You were once a Lutheran. Do you see this as substantially different from the Lutheran approach? That being, we rely on the Church for hermeunetics?
For clarity, I’ll include what I believe to be the pertinent quote from my earlier post, “The Roman Catholic Church says that the Bible is materially sufficient but not formally sufficient. Materially sufficient means that everything the Christian needs to believe is found in Scripture. Formally sufficient means that in order to understand the Bible, the Roman Catholic Church has to interpret it.”
And actually, no, I don’t see this as substantially different from what just about every Protestant church believes. In his book Orthodoxy and Heterodoxy, Fr. Andrew Stephen Damick critiques the concept of
sola scriptura in several ways, but among them is that “Protestants tend to interpret according to traditions, anyway. There is a certain consistency among most Presbyterians, Lutherans, and so on, because they are following their own teachers in the faith.”
I don’t think many Protestants within any particular denomination would agree with that.

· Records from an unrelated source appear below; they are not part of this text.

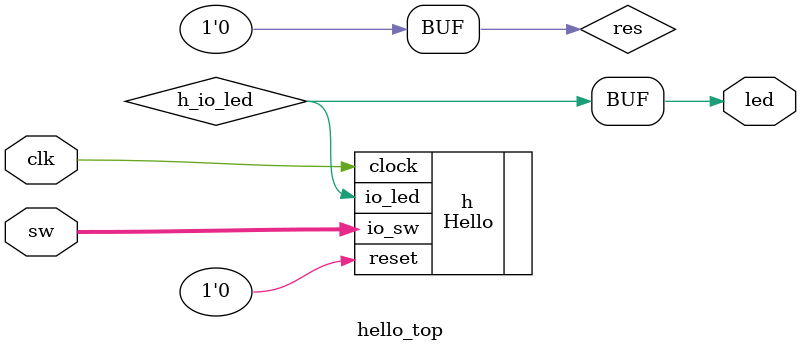
<source format=v>
/* Minimal top level for the Chisel Hello World.
  Wire reset to 0. */

module hello_top(input clk, input [1:0] sw,output led);

  wire h_io_led;
  wire res;

  assign led = h_io_led;
  assign res = 1'h0;
  Hello h(.clock(clk), 
          .reset(res),
          .io_sw(sw),
          .io_led( h_io_led ));
endmodule

</source>
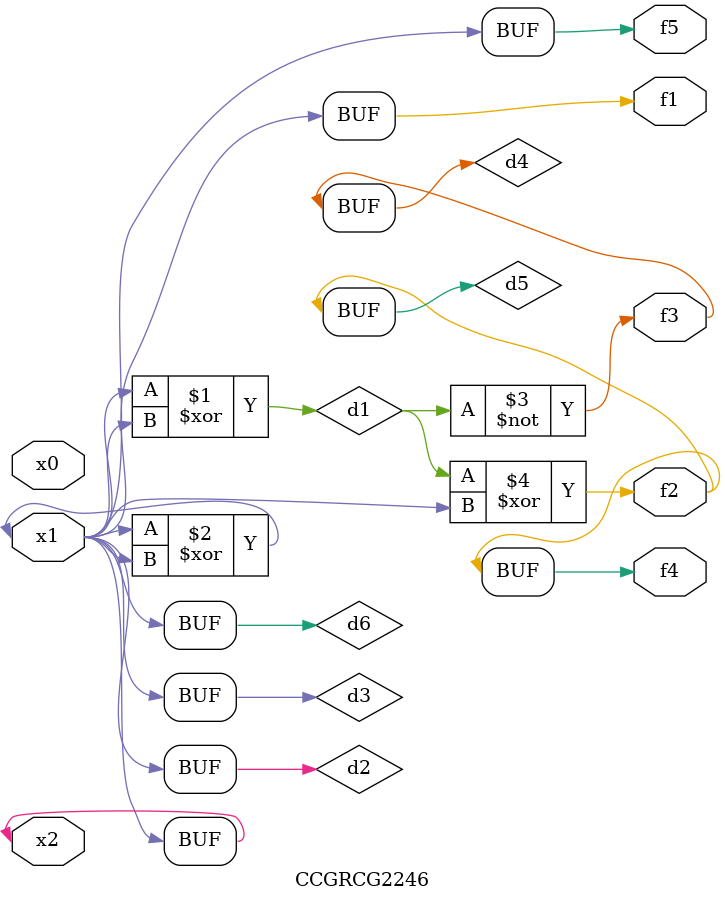
<source format=v>
module CCGRCG2246(
	input x0, x1, x2,
	output f1, f2, f3, f4, f5
);

	wire d1, d2, d3, d4, d5, d6;

	xor (d1, x1, x2);
	buf (d2, x1, x2);
	xor (d3, x1, x2);
	nor (d4, d1);
	xor (d5, d1, d2);
	buf (d6, d2, d3);
	assign f1 = d6;
	assign f2 = d5;
	assign f3 = d4;
	assign f4 = d5;
	assign f5 = d6;
endmodule

</source>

My experience is that they all believe they are the ones who have it right, who are accurately drawing the doctrines they adhere to from the scriptures. In defending/explaining the idea of
sola scriptura, Luther’s words at the Diet of Worms are often quoted, “Unless I am convinced by Scripture and plain reason - I do not accept the authority of the popes and councils, for they have contradicted each other - my conscience is captive to the Word of God. I cannot and I will not recant anything for to go against conscience is neither right nor safe. God help me. Amen.” But I think it is without question that on the many questions that separate Protestants (e.g., did Christ die only for the elect, or for everone; are the sacraments something God is doing to and for us, or are they a statement of what we believe about God; can a person lose his salvation, or is he, once saved, eternally secure), most people hold the positions they do based on the particular tradition they come from, not from just reading the Bible.
I think I’ve reached my current state of eclecticism, or perhaps better stated as confusion and uncertainty, with respect to various doctrinal positions because I’ve never stayed long in any one Protestant tradition. As a child, our family attended a Baptist church, then a Presbyterian church, then a different kind of Baptist church, and then no church. In my later teens I joined the Mormon church, but also helped my grandmother get to her Methodist church (and attended both Methodist and Lutheran colleges), then left the Mormon church due to acceptance of the doctrines of grace and spent a decade at a Reformed Baptist church. Finally unable to cope with the idea that Christ died only for the elect (or, to put it more selfishly, how could I know that Christ died for me), I found a home in an AFLC Lutheran church; when that congregation split due to internal conflict (over property issues), I ended up in a conservative, 1928 BCP Anglican church (though lately, I’ve spent more time driving my dad to his Baptist church).
In all this, I have developed a fondness, admiration, and respect for teachers, past and present, from many different Protestant traditions. When one group says you can baptize infants and another group says you can’t, I know it’s not because one group is stupid or is twisting the scriptures to suit their own ends–both are trying to honor God and follow His Word faithfully in both teaching and practice. With regard to Catholicism, my younger brother ended up joining that church, and I know the time, study, and soul-searching he put into that decision. I didn’t spend time trying to talk him out of it, but started buying his birthday and Christmas presents at the local Catholic bookstore, and picked up several things for me to read as well. The Catholic Church is not for me, but that doesn’t mean I have to equate it with the Whore of Babylon.
Since you have ruled out the CC in terms of a correct interpretation or understanding of doctrinal truth, then perhaps you could point me in the general direction of the person or church leadership that can be trusted with the correct interpretation and understanding; please be specific? Again, no sarcasm; just open and amiable dialogue!
I’m afraid I don’t have one for you. As indicated in my ramblings above, and from the quote I gave from the Smith Dictionary in an earlier post, my position is that “we must not expect to see the Church of Christ existing in its perfection on the earth. It is not to be found thus perfect, either in the collected fragments of Christendom or still less in any one of those fragments.” For me, it is enough when a church deals honestly with scripture, and I respect varying interpretations when those are demonstrated to be founded on respect for God’s word and systematic study of the scriptures, which I see in the dogmatics from several different traditions. Not a satisfying answer, but that’s where I’m at right now.